A ilha pertence a um sistema de trocas milenar, o Kula, pelo qual seus bens básicos - como coco, bananas, peixe e cana de açúcar - são trocados por outros produtos que eles precisam. O escambo funciona porque eles constroem grandes canoas capazes de viajar milhares de milhas para trocar os produtos.
As crianças nascem todas na ilha e uma parteira se encarrega de assistir aos nascimentos dos bebês e de fazer chá de ervas para curar resfriados ou mal de barriga.
Durante nossa visita ao atol de Yanaba, as crianças tornaram o veleiro Kat em seu playground.
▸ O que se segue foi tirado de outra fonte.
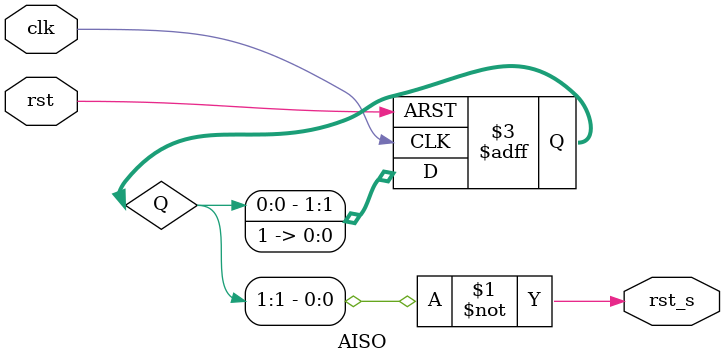
<source format=v>
`timescale 1ns / 1ps
module AISO(clk, rst, rst_s);
	input  clk, rst;
	output rst_s;
	reg    [1:0] Q;
	
	assign rst_s = ~Q[1];     // rst_s is asserted when Q[1] is
	                          // low
	
	always@(posedge clk, posedge rst)
		if(rst)                // if rst is high set Q to 2'b0
		   Q <= 2'b00;
		else                   // else drop a 1'b1 into Q[0] and
			Q <= {Q[0],1'b1};   // bring it through to Q[1]
	
endmodule

</source>
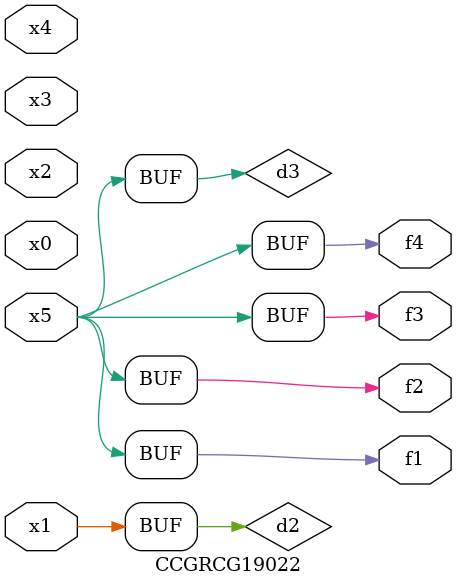
<source format=v>
module CCGRCG19022(
	input x0, x1, x2, x3, x4, x5,
	output f1, f2, f3, f4
);

	wire d1, d2, d3;

	not (d1, x5);
	or (d2, x1);
	xnor (d3, d1);
	assign f1 = d3;
	assign f2 = d3;
	assign f3 = d3;
	assign f4 = d3;
endmodule

</source>
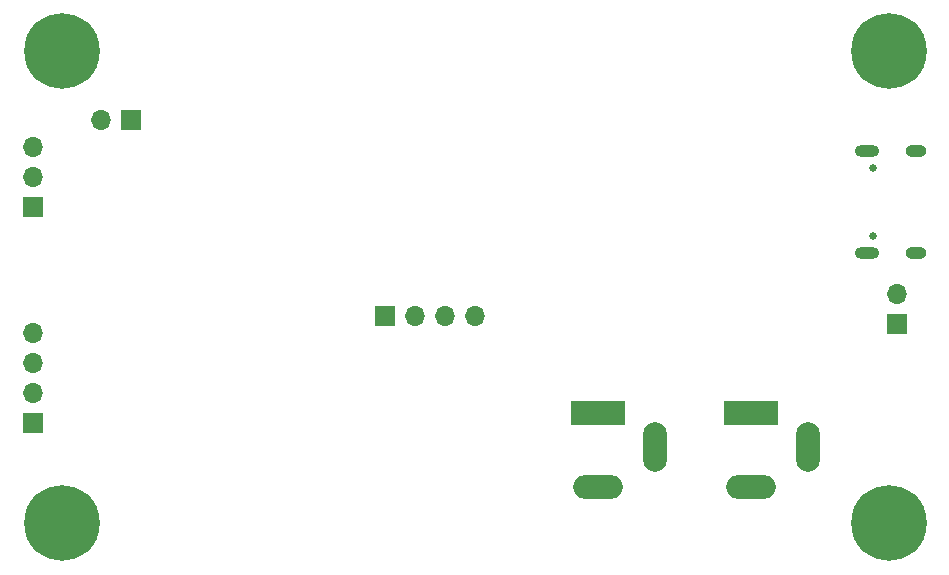
<source format=gbs>
%TF.GenerationSoftware,KiCad,Pcbnew,7.0.6-1.fc37*%
%TF.CreationDate,2023-08-13T21:26:52-07:00*%
%TF.ProjectId,iot_led_strip_pcb,696f745f-6c65-4645-9f73-747269705f70,rev?*%
%TF.SameCoordinates,Original*%
%TF.FileFunction,Soldermask,Bot*%
%TF.FilePolarity,Negative*%
%FSLAX46Y46*%
G04 Gerber Fmt 4.6, Leading zero omitted, Abs format (unit mm)*
G04 Created by KiCad (PCBNEW 7.0.6-1.fc37) date 2023-08-13 21:26:52*
%MOMM*%
%LPD*%
G01*
G04 APERTURE LIST*
%ADD10R,1.700000X1.700000*%
%ADD11O,1.700000X1.700000*%
%ADD12R,4.600000X2.000000*%
%ADD13O,4.200000X2.000000*%
%ADD14O,2.000000X4.200000*%
%ADD15C,0.800000*%
%ADD16C,6.400000*%
%ADD17C,0.649987*%
%ADD18O,2.100000X1.000000*%
%ADD19O,1.800000X1.000000*%
G04 APERTURE END LIST*
D10*
%TO.C,J4*%
X37500000Y-96500000D03*
D11*
X37500000Y-93960000D03*
X37500000Y-91420000D03*
X37500000Y-88880000D03*
%TD*%
D10*
%TO.C,JP4*%
X45800000Y-70800000D03*
D11*
X43260000Y-70800000D03*
%TD*%
D10*
%TO.C,J5*%
X67360000Y-87400000D03*
D11*
X69900000Y-87400000D03*
X72440000Y-87400000D03*
X74980000Y-87400000D03*
%TD*%
D12*
%TO.C,J3*%
X85350000Y-95650000D03*
D13*
X85350000Y-101950000D03*
D14*
X90150000Y-98550000D03*
%TD*%
D15*
%TO.C,H4*%
X107600000Y-105000000D03*
X108302944Y-103302944D03*
X108302944Y-106697056D03*
X110000000Y-102600000D03*
D16*
X110000000Y-105000000D03*
D15*
X110000000Y-107400000D03*
X111697056Y-103302944D03*
X111697056Y-106697056D03*
X112400000Y-105000000D03*
%TD*%
D10*
%TO.C,J7*%
X37500000Y-78200000D03*
D11*
X37500000Y-75660000D03*
X37500000Y-73120000D03*
%TD*%
D15*
%TO.C,H1*%
X37600000Y-65000000D03*
X38302944Y-63302944D03*
X38302944Y-66697056D03*
X40000000Y-62600000D03*
D16*
X40000000Y-65000000D03*
D15*
X40000000Y-67400000D03*
X41697056Y-63302944D03*
X41697056Y-66697056D03*
X42400000Y-65000000D03*
%TD*%
%TO.C,H3*%
X37600000Y-105000000D03*
X38302944Y-103302944D03*
X38302944Y-106697056D03*
X40000000Y-102600000D03*
D16*
X40000000Y-105000000D03*
D15*
X40000000Y-107400000D03*
X41697056Y-103302944D03*
X41697056Y-106697056D03*
X42400000Y-105000000D03*
%TD*%
%TO.C,H2*%
X107600000Y-65000000D03*
X108302944Y-63302944D03*
X108302944Y-66697056D03*
X110000000Y-62600000D03*
D16*
X110000000Y-65000000D03*
D15*
X110000000Y-67400000D03*
X111697056Y-63302944D03*
X111697056Y-66697056D03*
X112400000Y-65000000D03*
%TD*%
D10*
%TO.C,JP1*%
X110644881Y-88095117D03*
D11*
X110644881Y-85555117D03*
%TD*%
D17*
%TO.C,J1*%
X108619939Y-80649987D03*
X108619939Y-74860046D03*
D18*
X108120066Y-82070104D03*
X108120066Y-73430023D03*
D19*
X112300152Y-73430023D03*
X112300152Y-82070104D03*
%TD*%
D12*
%TO.C,J2*%
X98350000Y-95650000D03*
D13*
X98350000Y-101950000D03*
D14*
X103150000Y-98550000D03*
%TD*%
M02*

</source>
Chegavam em canoas a vela ou a remo, brincavam, nadavam e pulavam da plataforma. Alguns trocavam suas frutas por roupas. Volta e meia, uma carinha sorridente aparecia na gaiuta do barco.
E Jermias, um senhor que mal falava inglês, me chamou e pediu a neta para traduzir o que ele queria dizer: “vocês vieram até aqui porque a garrafa com a mensagem era mágica. Porque vocês estão aqui, agora estamos unidos como amigos para sempre”.
Família Schurmann & Expedição Oriente
Primeira família a dar a volta ao mundo a bordo de um veleiro, a história da Família Schurmann ganha destaque a partir de 1984, quando o economista Vilfredo e a professora Heloísa decidiram abandonar a vida estável e confortável em terra firme e zarpar rumo aos mares e oceanos do planeta, acompanhados dos filhos pequenos: Wilhelm, na época, 7 anos, David, 10, e Pierre, 15. Três décadas depois, com algumas aventuras marítimas no meio e as crianças, agora, homens feitos e até mesmo pais de uma nova geração, a Família Schurmann volta a exercitar o desapego. Desde 21 de setembro de 2014, o veleiro Kat vem sendo a moradia dos Schurmann e a imensidão do mar, o destino da Expedição Oriente!
Com o apoio fundamental dos patrocinadores Estácio, HDI Seguros e Solvi, os velejadores percorrerão cerca de 30 mil milhas (o equivalente a quase 50 mil quilômetros), passando por quatro oceanos, cerca de 50 portos. Pela primeira vez, eles estiveram na Antártica e na Papua Nova Guiné e chegarão à República Popular da China, que fica a aproximadamente 17 mil quilômetros de distância do Brasil. O curioso é que as rotas das aventuras anteriores somadas ao roteiro da Expedição Oriente resultariam em 14 viagens da Família Schurmann à China. Se o roteiro reserva lugares desconhecidos, a nova travessia também marca a estreia da terceira geração a bordo: o jovem Emmanuel integra a tripulação Schurmann, formada pelo casal Vilfredo e Heloísa e os filhos Wilhem, David (líder da tripulação de terra) e Pierre – os dois últimos, em alguns trechos da aventura. Kat, a filha caçula, falecida em 2006, está simbolicamente presente ao inspirar o nome do novo veleiro da família, neste projeto que envolve inovação, tecnologia e sustentabilidade. Com a Expedição Oriente, a Família Schurmann veleja inspirada em polêmicas teorias que defendem os chineses como os primeiros grandes navegadores e descobridores do mundo. Ou seja, os primeiros aventureiros a contornarem o globo.